Sa pensée prit un cours plus riant.

La tendresse, sublime magicienne, écarta les images funèbres. Le rêve rose les remplaça. Maintenant Stella songeait à ce bon et beau garçon, qui déjà, au milieu du cataclysme martiniquais, insoucieux de sa propre sûreté, s’était dévoué à son salut.

Depuis, combien de fois avait-il risqué ses jours pour elle ? Elle ne les comptait plus. Mais la reconnaissance chantait en son cœur un hymne de gratitude éperdue.

Les gentilles demoiselles des cités, où nul péril ne les menace, se targuent volontiers de « conquérir » leur fiancé, d’en faire leur chose, leur esclave, leur soupirant.

Stella se déclarait qu’elle était à lui, qu’elle était sa servante.
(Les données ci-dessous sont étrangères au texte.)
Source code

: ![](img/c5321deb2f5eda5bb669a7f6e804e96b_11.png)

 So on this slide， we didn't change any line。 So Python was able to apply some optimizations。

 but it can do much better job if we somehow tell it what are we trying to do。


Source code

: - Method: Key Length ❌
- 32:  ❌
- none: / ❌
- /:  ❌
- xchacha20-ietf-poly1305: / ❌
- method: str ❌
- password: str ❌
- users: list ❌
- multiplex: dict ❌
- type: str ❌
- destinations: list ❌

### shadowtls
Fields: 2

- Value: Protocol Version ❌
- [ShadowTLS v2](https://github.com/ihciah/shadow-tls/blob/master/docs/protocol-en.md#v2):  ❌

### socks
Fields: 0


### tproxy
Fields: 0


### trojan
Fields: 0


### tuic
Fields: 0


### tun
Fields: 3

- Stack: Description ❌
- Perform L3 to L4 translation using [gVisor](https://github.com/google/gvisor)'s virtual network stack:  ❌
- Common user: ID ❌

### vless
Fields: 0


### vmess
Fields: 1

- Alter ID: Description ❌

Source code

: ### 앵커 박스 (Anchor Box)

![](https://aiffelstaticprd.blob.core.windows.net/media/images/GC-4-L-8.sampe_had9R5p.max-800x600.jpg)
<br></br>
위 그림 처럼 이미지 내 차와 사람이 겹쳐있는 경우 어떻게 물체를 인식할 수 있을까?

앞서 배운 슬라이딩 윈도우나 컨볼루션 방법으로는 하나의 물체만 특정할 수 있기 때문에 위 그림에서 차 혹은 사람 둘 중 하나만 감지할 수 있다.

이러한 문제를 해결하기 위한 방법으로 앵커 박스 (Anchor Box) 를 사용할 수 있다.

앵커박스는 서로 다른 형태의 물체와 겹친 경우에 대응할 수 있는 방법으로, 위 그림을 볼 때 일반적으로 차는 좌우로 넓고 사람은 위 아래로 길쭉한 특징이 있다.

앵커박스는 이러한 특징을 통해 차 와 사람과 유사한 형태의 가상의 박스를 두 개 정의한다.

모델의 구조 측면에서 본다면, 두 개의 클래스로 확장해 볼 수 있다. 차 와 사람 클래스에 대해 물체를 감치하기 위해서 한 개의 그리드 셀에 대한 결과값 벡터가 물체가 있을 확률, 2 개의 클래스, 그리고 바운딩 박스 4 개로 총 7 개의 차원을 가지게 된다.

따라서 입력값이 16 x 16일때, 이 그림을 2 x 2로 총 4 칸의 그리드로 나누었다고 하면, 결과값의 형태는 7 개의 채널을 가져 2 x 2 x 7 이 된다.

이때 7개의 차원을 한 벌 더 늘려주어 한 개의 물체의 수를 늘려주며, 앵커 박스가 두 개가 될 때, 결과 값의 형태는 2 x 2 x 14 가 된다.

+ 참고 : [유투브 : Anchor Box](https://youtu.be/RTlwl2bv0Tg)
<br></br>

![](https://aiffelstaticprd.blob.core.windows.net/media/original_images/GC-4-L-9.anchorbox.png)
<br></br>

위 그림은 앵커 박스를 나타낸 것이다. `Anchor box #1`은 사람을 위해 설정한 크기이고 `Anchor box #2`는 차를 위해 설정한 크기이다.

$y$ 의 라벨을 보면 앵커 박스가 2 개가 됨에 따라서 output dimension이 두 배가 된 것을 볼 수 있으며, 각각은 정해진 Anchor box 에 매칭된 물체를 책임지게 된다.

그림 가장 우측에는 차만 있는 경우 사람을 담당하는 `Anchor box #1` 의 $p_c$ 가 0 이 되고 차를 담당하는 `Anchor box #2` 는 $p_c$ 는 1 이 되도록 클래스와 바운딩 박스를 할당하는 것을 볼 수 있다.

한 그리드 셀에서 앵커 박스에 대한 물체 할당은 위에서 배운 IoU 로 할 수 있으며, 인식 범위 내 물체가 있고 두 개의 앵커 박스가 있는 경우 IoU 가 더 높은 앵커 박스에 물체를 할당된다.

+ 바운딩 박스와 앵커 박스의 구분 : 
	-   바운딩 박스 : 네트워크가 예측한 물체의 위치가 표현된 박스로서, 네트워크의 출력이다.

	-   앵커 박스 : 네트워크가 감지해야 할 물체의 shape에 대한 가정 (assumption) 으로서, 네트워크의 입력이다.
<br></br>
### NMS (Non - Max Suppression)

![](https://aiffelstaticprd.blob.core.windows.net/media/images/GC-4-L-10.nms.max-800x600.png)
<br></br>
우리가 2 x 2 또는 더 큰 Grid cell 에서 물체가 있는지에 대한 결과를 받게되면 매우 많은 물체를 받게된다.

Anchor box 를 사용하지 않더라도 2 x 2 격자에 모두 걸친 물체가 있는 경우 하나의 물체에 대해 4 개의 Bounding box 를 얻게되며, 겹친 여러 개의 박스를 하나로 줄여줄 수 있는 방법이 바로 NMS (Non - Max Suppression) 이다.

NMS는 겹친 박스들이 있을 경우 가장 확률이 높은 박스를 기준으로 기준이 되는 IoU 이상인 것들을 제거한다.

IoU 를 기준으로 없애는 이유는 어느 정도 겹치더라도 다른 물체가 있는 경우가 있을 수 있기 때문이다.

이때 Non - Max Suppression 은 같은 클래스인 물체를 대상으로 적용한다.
Avec la tendresse d’une fiancée, elle ressentait pour lui le respect du maître, du père.

C’est que le désert avait enseigné à la jeune fille sa propre faiblesse ; il l’avait conduite à sentir le besoin de l’appui, de la force, du courage de son compagnon.

Et puis la souffrance commune les avait rapprochés, unis d’âme et de cœur.

Les anciens disaient :

« Pour se bien aimer, il faut avoir souffert ensemble. »

Les modernes, tout préoccupés de dots, désireux surtout d’éloigner les privations, les aléas de la vie, parviennent à se faire une existence paisible dans sa platitude ; mais ils en excluent la tendresse profonde, la flamme qui vivifie et trempe les caractères.

À ce jeu-là, plus de large affection, des fantaisies ; plus de bonheur, des plaisirs ; plus de marbre, du plâtre.

Huit heures, puis neuf sonnèrent encore.

Comme les dernières vibrations du timbre s’éteignaient, des pas retentirent sur le carrelage du corridor desservant la cellule de la captive.